EVALUATING AND IMPROVING PERFORMANCE OF MULTIMEDIA APPLICATIONS
ON SIMULTANEOUS MULTI-THREADING
Yen-Kuang Chen, Eric Debes, Rainer Lienhart, Matthew Holliman, and Minerva Yeung
Microprocessor Research Labs, Intel Corporation
ABSTRACT
This paper presents the study and results of running
several core multimedia applications on a simultaneous
multithreading (SMT) architecture,
including some
detailed analysis ranging from memory-bounded kernels
to computational-bounded functions. A performance
metric to evaluate effective SMT performance gain is
introduced, and compared to similar metrics on symmetric
multiprocessor (SMP) systems. In addition, we analyze
and compare SMT versus SMP systems, and highlight the
advantages in the studied applications.
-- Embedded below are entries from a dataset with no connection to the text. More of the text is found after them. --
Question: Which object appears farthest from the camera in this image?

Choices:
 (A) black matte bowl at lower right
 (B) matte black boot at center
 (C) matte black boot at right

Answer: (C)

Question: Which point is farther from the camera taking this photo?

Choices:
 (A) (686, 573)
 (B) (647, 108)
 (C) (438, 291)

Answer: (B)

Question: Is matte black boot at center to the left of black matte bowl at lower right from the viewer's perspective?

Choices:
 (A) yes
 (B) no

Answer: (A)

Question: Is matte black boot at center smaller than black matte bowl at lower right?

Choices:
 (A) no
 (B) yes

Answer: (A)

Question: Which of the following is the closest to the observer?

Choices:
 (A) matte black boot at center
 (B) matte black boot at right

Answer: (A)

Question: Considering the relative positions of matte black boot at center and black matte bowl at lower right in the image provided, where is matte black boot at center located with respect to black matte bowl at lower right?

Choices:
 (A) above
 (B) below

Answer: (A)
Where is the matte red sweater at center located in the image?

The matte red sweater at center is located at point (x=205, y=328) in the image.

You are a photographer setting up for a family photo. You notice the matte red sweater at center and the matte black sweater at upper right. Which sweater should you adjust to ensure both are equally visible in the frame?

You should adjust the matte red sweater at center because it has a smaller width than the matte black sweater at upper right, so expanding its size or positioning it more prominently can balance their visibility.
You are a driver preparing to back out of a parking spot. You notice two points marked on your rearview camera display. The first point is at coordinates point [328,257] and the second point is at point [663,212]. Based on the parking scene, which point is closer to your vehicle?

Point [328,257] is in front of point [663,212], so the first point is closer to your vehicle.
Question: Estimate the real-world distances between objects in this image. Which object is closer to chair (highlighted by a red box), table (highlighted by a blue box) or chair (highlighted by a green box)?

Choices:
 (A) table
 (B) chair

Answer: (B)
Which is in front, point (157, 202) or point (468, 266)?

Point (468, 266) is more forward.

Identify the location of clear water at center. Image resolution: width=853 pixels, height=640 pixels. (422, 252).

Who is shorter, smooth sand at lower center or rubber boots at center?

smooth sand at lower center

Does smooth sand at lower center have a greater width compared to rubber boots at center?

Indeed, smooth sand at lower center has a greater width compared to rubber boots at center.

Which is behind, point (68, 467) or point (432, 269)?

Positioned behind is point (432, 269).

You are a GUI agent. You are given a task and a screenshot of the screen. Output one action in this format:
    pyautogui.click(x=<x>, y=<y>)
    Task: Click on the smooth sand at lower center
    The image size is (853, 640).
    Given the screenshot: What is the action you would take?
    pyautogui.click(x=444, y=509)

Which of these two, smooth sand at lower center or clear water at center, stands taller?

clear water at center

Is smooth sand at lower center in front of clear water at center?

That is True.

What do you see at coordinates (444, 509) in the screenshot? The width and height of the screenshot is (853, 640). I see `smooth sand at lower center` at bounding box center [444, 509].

The results indicate
that sharing the cache in SMT processors can provide
better cache locality and thus better performance although
sharing the cache can introduce cache conflicts and reduce
the actual cache size available for each logical processor.
We also propose “mutual prefetching” -- a technique to
schedule threads so that they prefetch data for each other
in order to reduce cache miss penalty.
1. INTRODUCTION
While processors nowadays are much faster than they
used to be, the rapidly growing complexity of such
designs also makes achieving significant additional gains
more difficult. Consequently, processors/systems that can
run multiple software threads have received increasing
attention as a means of boosting overall performance. In
this paper, we first characterize the workloads of video
decoding, encoding, watermarking, and machine learning
on current superscalar architectures, and then we
characterize the same workloads on simultaneous multi-
threading (SMT) architectures. Specially, we use Intel
Xeon processors with Hyper-Threading Technology,
which is one implementation of the SMT architecture. Our
goal is to provide a better understanding of performance
improvements on SMT processors.
Figure 1 shows a high-